|
16.5- Güzellik salonlarında deriye veya deri altına enjeksiyonla müdahalede bulunmayı gerektiren işlemler yapılamaz.
Meslektaşım yazıyor bakın tekrar attım. Zaten deri altı işlemler ve tıbbi tedavi işlemleri; bunlar güzellik salonlarında yapılamaz. Güzellik salonlarında tedavi yapılabilir mi ? Her kelimenin de ayrı ayrı yazmasına gerek yok.
İçtihat var; bu işlemleri yapanlar 3359 SAYILI SAĞLIK HİZMETLERİ KANUNU EK-11 maddesi ve/veya 1219 SAYILI KANUNA AYKIRILIK SUÇU nedeniyle hapis cezası ile cezalandırılır. Yüzlerce karar var.
7. CEZA DAİRESİ
Esas : 2024/1624
Karar : 2024/5497
Karar Tarihi :20.05.2024
Sanık hakkında bozma üzerine kurulan hükmün; temyiz edilebilir olduğu, temyiz edenin hükmü temyize hak ve yetkisinin bulunduğu, temyiz isteğinin süresinde olduğu, temyiz isteğinin reddini gerektirir bir durumun bulunmadığı yapılan ön inceleme neticesinde tespit edilmekle,
Sanık müdafiin, incelemenin duruşmalı yapılması talebinin, tayin olunan cezanın süresi itibarıyla yasal olanak bulunmadığından, 5320 sayılı Kanun’un 8. maddesi uyarınca yürürlükte bulunan 1412 sayılı Kanun'un 318. maddesi uyarınca reddine karar verilerek, gereği düşünüldü:
I. TEMYİZ SEBEPLERİ
Sanık müdafiin temyiz sebepleri; sanığın iş yerinde ele geçen cihaz tıbbi amaçlı üretilen değil epilasyon amacıyla üretilen bir IPL cihazı olduğuna, suçun oluşmadığına, sanığın cezalandırılmasına yeter her türlü şüpheden uzak ve kesin delil bulunmadığına ve sair nedenlere ilişkindir.
II. GEREKÇE
Dosya kapsamına göre, Sağlık Bakanlığı tarafından, mevzuat değişikliği sonucu sağlık kuruluşu statüsünden çıkarılan güzellik salonlarında yapılan denetimler çerçevesinde çeşitli şehirlerde şubeleri bulunan ve sanığın İskenderun şubesi yetkilisi olduğu işletmenin yapılan denetiminde, cilt bakımı odasında bir adet iğneli epilasyon cihazı bulunduğu belirlenerek tutanak tutulmuş ve sanık hakkında 1219 sayılı Kanun'a muhalefet suçundan cezalandırılması istemiyle kamu davası açılmıştır.
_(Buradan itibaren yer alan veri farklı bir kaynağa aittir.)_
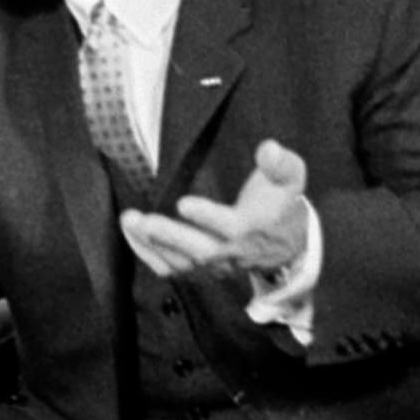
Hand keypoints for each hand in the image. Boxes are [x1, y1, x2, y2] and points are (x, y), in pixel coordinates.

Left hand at [121, 138, 311, 284]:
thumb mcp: (290, 180)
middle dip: (169, 236)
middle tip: (142, 220)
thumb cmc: (280, 204)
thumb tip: (268, 148)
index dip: (208, 217)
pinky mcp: (200, 271)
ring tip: (129, 220)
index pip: (231, 227)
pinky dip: (148, 255)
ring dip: (151, 244)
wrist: (285, 246)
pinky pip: (172, 270)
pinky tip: (130, 234)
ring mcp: (215, 266)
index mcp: (254, 228)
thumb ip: (281, 164)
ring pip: (181, 263)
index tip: (183, 203)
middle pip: (200, 250)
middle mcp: (233, 252)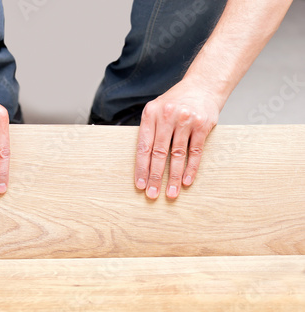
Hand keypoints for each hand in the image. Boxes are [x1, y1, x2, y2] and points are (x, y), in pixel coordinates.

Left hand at [135, 80, 221, 198]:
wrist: (202, 85)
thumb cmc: (175, 102)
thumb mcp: (156, 109)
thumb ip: (149, 131)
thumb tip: (141, 162)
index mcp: (150, 114)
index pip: (143, 146)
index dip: (141, 168)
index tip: (139, 185)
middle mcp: (166, 116)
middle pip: (159, 153)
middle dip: (155, 177)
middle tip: (152, 194)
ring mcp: (185, 120)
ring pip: (177, 155)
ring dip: (173, 177)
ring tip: (170, 193)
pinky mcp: (202, 125)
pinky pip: (195, 152)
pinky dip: (190, 168)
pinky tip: (186, 181)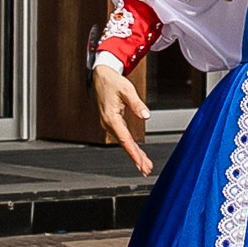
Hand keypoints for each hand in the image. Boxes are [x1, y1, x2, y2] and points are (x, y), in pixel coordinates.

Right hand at [94, 56, 152, 175]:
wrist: (101, 77)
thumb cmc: (113, 82)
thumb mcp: (127, 90)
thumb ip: (137, 104)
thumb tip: (146, 115)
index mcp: (110, 118)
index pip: (124, 139)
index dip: (133, 152)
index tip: (140, 162)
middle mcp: (108, 124)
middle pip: (124, 144)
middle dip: (135, 158)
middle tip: (145, 170)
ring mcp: (110, 124)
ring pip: (124, 143)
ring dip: (134, 154)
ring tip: (145, 165)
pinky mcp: (113, 123)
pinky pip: (123, 138)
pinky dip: (131, 146)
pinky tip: (138, 153)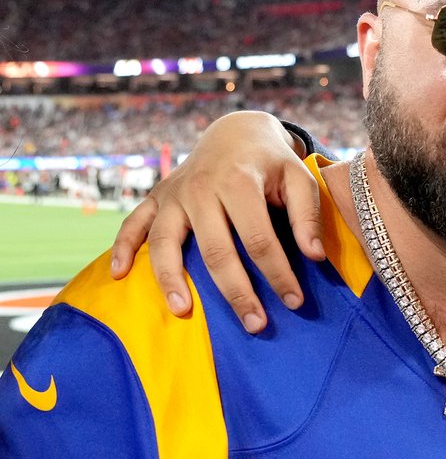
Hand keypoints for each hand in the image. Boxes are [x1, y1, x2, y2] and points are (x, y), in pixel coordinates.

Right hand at [109, 112, 322, 332]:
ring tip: (183, 312)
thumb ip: (308, 215)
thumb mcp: (300, 178)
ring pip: (166, 241)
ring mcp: (174, 194)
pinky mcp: (156, 197)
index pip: (259, 239)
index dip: (277, 274)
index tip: (293, 301)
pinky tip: (118, 275)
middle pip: (215, 250)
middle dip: (236, 292)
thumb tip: (315, 256)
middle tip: (255, 325)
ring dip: (170, 279)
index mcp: (239, 182)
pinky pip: (133, 223)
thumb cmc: (273, 164)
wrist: (237, 132)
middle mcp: (200, 188)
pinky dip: (121, 247)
Sanık savunmalarında, 2013 yılından önce bu cihazın kullanımı serbest olduğundan aldıklarını, sonra kullanma imkanı kalmayınca atıl hale geldiğini, ancak denetim sırasında halen iş yerinde durduğunu, sonrasında kaldırdıklarını beyan etmiştir.
Tüm dosya kapsamına ve tutanağa göre, sanığın iş yerinde, mevzuat uyarınca tıbbi cihaz olarak kabul edilen ve tabip tarafından tedavide kullanılan IPL cihazının kullanıma hazır olarak bulunması karşısında, sanığın atılı suçu işlediğinin sabit kabul edilip hakkında 1219 sayılı Kanun'a muhalefet suçundan mahkûmiyet hükmü kurulmasında hukuka aykırılık bulunmamıştır.
Sanık hakkında kurulan hükümde, Yargıtay tarafından düzeltilmesi mümkün görülen, kamu davasına katılma hakkı bulunmayan Sağlık Bakanlığı'nın davaya katılmasına karar verilerek lehine vekalet ücretine hükmolunması dışında bir hukuka aykırılık görülmemiştir.
III. KARAR
Gerekçe bölümünde açıklanan nedenlerle sanık müdafiin temyiz istemi yerinde görüldüğünden hükmün, 1412 sayılı Kanun’un 321. maddesi gereği BOZULMASINA, bu husus yeniden yargılamayı gerektirmediğinden aynı Kanun’un 322. maddesi gereğince, hüküm fıkrasından vekâlet ücretine ilişkin 8. maddenin çıkartılması suretiyle hükmün, Tebliğname’ye kısmen uygun olarak, oy birliğiyle DÜZELTİLEREK ONANMASINA, 20.05.2024 tarihinde karar verildi.